» **BRONFRAGMENT**:

----------------

Het besluit bepaalt tevens:

"Voor zover dit besluit strekt tot aanpassing van een bestemmingsplan dat van kracht is, stelt de

gemeenteraad uiterlijk binnen drie jaar na het tijdstip van inwerkingtreding van dit besluit een

bestemmingsplan vast met inachtneming van dit besluit."

 

Volgens de toelichting bij dit artikel geldt als hoofdregel, dat de regels van het Barro alleen van toepassing

zijn wanneer na inwerkingtreding van het Barro een nieuw bestemmingsplan voor het eerst nieuwe

ontwikkelingen mogelijk maakt binnen de aangegeven projectgebieden. Alleen wanneer het Barro expliciet

een aanpassing van bestemmingsplannen vergt, omdat een reeds bestaand bestemmingsplan binnen een

of meerdere van de projectgebieden is gelegen, dan moet dat binnen drie jaar gebeuren.

----------------

» **MATERIAAL**:
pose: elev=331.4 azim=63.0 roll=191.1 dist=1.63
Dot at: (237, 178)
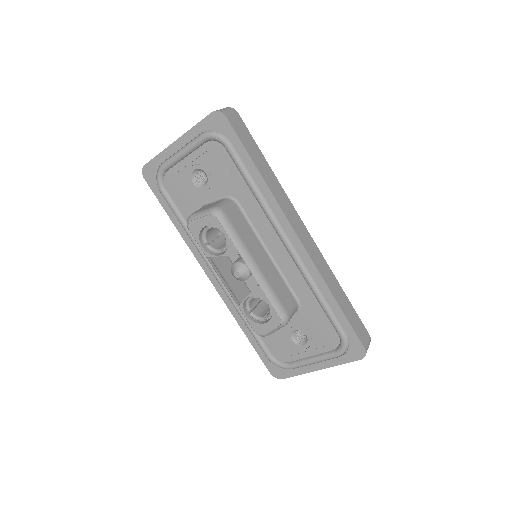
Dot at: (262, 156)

----------------

» **SCHRIFTELIJK VERZOEK A**: Binnen welke termijn moet de gemeenteraad volgens het fragment over het Barro een bestemmingsplan vaststellen?
» **SCHRIFTELIJK VERZOEK B**: Bewerk het fragment over het Barro door de tekst tussen "Volgens de toelichting" en "drie jaar gebeuren.", beide inbegrepen, opnieuw weer te geven met "hoofdregel" vervangen door "uitgangspunt".
» **SCHRIFTELIJK VERZOEK C**: Ga verder met het fragment over het Barro en schrijf de tekst voort na de laatste zin.

» **ANTWOORD A**: Uiterlijk binnen drie jaar na het tijdstip van inwerkingtreding van het besluit.

» **ANTWOORD B**:
Volgens de toelichting bij dit artikel geldt als uitgangspunt, dat de regels van het Barro alleen van toepassing

zijn wanneer na inwerkingtreding van het Barro een nieuw bestemmingsplan voor het eerst nieuwe

ontwikkelingen mogelijk maakt binnen de aangegeven projectgebieden. Alleen wanneer het Barro expliciet

een aanpassing van bestemmingsplannen vergt, omdat een reeds bestaand bestemmingsplan binnen een

of meerdere van de projectgebieden is gelegen, dan moet dat binnen drie jaar gebeuren.

» **ANTWOORD C**:
Het Barro draagt bij aan versnelling van de besluitvorming bij ruimtelijke ontwikkelingen van nationaal belang en "vermindering van de bestuurlijke drukte". Belemmeringen die de realisatie van de genoemde

projecten zouden kunnen frustreren of vertragen worden door het Barro op voorhand onmogelijk gemaakt.

Daar staat tegenover dat de regelgeving voor lagere overheden weer wat ingewikkelder is geworden.

Gemeenten die een bestemmingsplan opstellen dat raakvlakken heeft met een of meerdere belangen van

de projecten in het Barro, zullen nauwkeurig de regelgeving van het Barro moeten controleren. Het Barro

vormt daarmee een nieuwe, dwingende checklist bij de opstelling van bestemmingsplannen.

In het Barro zijn de projecten van nationaal belang beschreven. Deze projecten zijn in beeld gebracht in de

bij het Barro behorende kaarten.

 

De voorliggende planlocatie is niet in één van de aangewezen projectgebieden van nationaal belang gelegen.

Hiermee zijn de bepalingen uit het Barro niet van toepassing op de planlocatie en is geen sprake van

strijdigheid met nationale belangen.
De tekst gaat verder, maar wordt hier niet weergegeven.